Post by designsilent » Sun Dec 29, 2013 12:11 am

Hi CA_Steve and others!
Thank you for your detailed feedback on my system, based on the feedback and what was on sell during the boxing day I have got the following:

i7 4770K 3.5GHZ
ASRock Z87 Extreme4
Sandisk extreme II 120gb
Fractal Design Define R4
Seasonic Platinum Fanless 520W PSU
Corsair Vengeance Low Profile 8GB DDR3 1600MHz CL10 DIMM (CML8GX3M1A1600C10)
Corsair Cooling Hydro Series H100i
No Graphic card (Most likely Asus GeForce GTX 770)

Currently, I do not plan to over clock, but in the future that the system gets older I may do so!

1)Considering my cpu is not supporting higher than 1600MHZ (unless over-clocked) should I get a $85 "G.SKILL Ripjaws X Series 8GB DDR3 1866MHz CL10 DIMM (F3-14900CL10S-8GBXL)" instead of my current $70 Corsair Vengeance which is 1600MHZ?
I have read many reviews on pro-cons of higher speed RAMs but, do you think the extra $15 worth it, in case I OC? Which RAM is a better?
(FYI: I will add similar RAM(s) in future, ie next year or latter that $70~80 gets me 2X8GB)
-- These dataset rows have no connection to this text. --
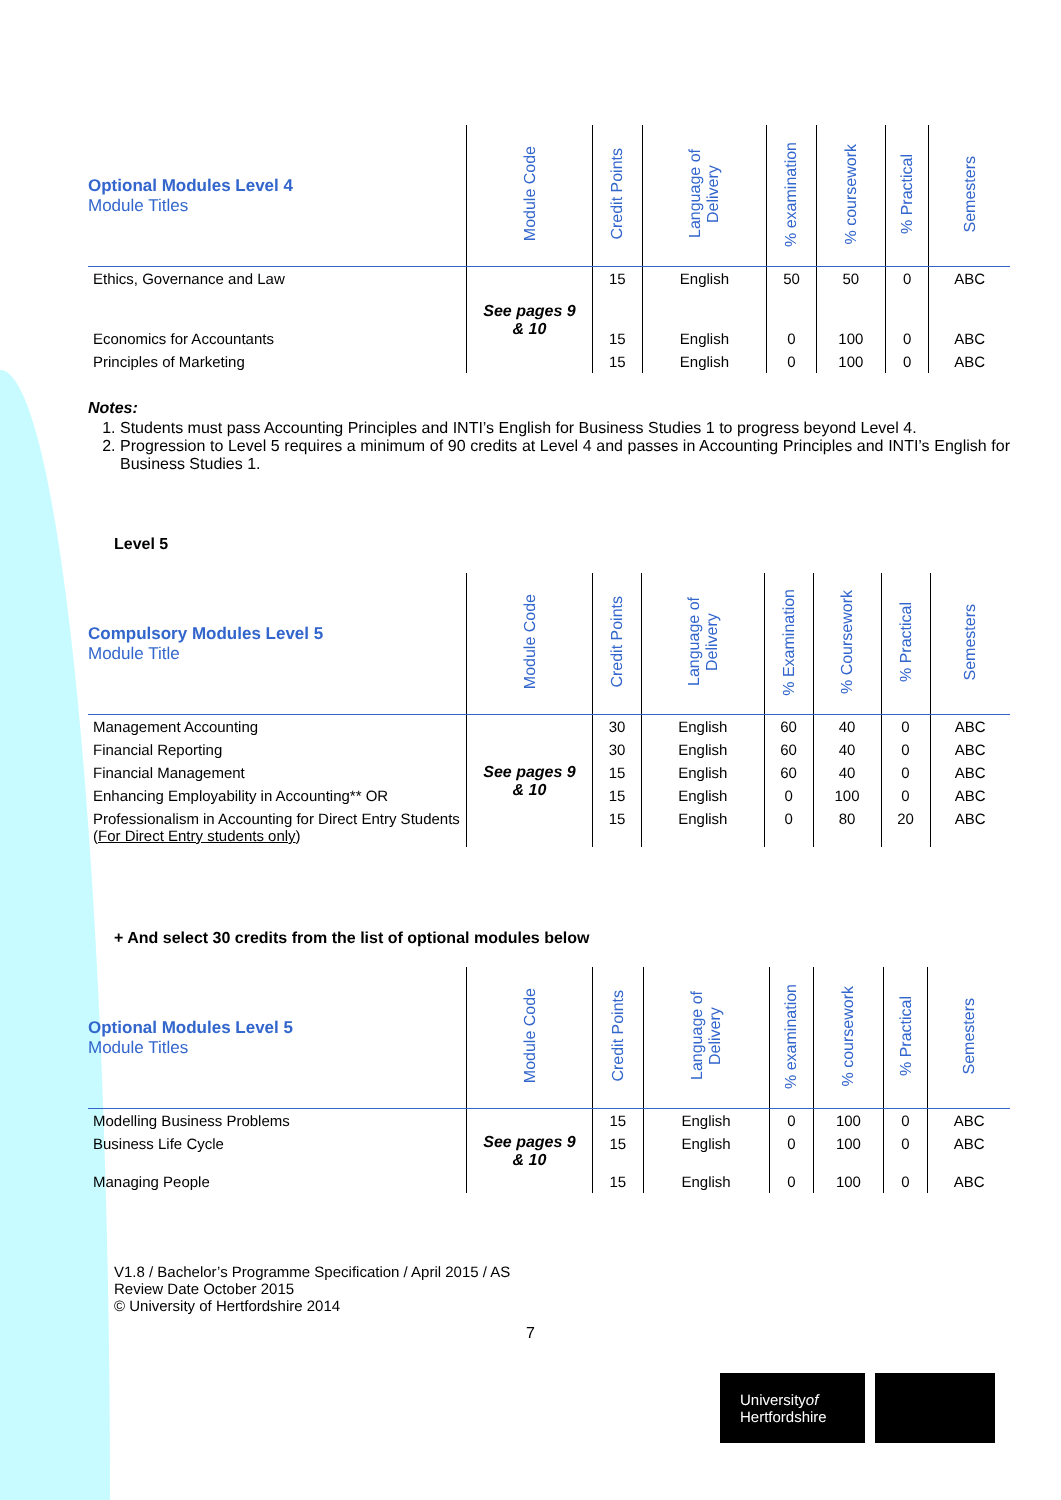| Optional Modules Level 4 Module Titles | Module Code | Credit Points | Language of Delivery | % examination | % coursework | % Practical | Semesters |
| --- | --- | --- | --- | --- | --- | --- | --- |
| Ethics, Governance and Law | See pages 9 & 10 | 15 | English | 50 | 50 | 0 | ABC |
| Economics for Accountants | | 15 | English | 0 | 100 | 0 | ABC |
| Principles of Marketing | | 15 | English | 0 | 100 | 0 | ABC |
Notes:
1. Students must pass Accounting Principles and INTI’s English for Business Studies 1 to progress beyond Level 4.
2. Progression to Level 5 requires a minimum of 90 credits at Level 4 and passes in Accounting Principles and INTI’s English for Business Studies 1.
Level 5
| Compulsory Modules Level 5 Module Title | Module Code | Credit Points | Language of Delivery | % Examination | % Coursework | % Practical | Semesters |
| --- | --- | --- | --- | --- | --- | --- | --- |
| Management Accounting | See pages 9 & 10 | 30 | English | 60 | 40 | 0 | ABC |
| Financial Reporting | | 30 | English | 60 | 40 | 0 | ABC |
| Financial Management | | 15 | English | 60 | 40 | 0 | ABC |
| Enhancing Employability in Accounting** OR | | 15 | English | 0 | 100 | 0 | ABC |
| Professionalism in Accounting for Direct Entry Students ( For Direct Entry students only ) | | 15 | English | 0 | 80 | 20 | ABC |
+ And select 30 credits from the list of optional modules below
| Optional Modules Level 5 Module Titles | Module Code | Credit Points | Language of Delivery | % examination | % coursework | % Practical | Semesters |
| --- | --- | --- | --- | --- | --- | --- | --- |
| Modelling Business Problems | See pages 9 & 10 | 15 | English | 0 | 100 | 0 | ABC |
| Business Life Cycle | | 15 | English | 0 | 100 | 0 | ABC |
| Managing People | | 15 | English | 0 | 100 | 0 | ABC |
V1.8 / Bachelor’s Programme Specification / April 2015 / AS
Review Date October 2015
© University of Hertfordshire 2014
7
Universityof
Hertfordshire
2)I really won't need the power of a dedicated graphic card until around end of summer of 2014. The ASUS GeForce GTX 770 is on sell for $320 (from $370), should I go for the bargain or by then it's price might be down (or $320 might get me a higher model)?


Thank you and happy new year

CA_Steve
Moderator
Posts: 7650
Joined: Thu Oct 06, 2005 4:36 am
Location: St. Louis, MO

Re: Advice on the parts for a home-used production system

Post by CA_Steve » Mon Dec 30, 2013 7:27 am

RAM: <shrugs> There's a slight performance bump for 1866 over 1600. You may or may not see it with your apps. I would have gone with CL9 1600 though. Here's an article for your fun and amusement.

GPU: 6 months is a lifetime. The next generation card should be out then. I'd wait.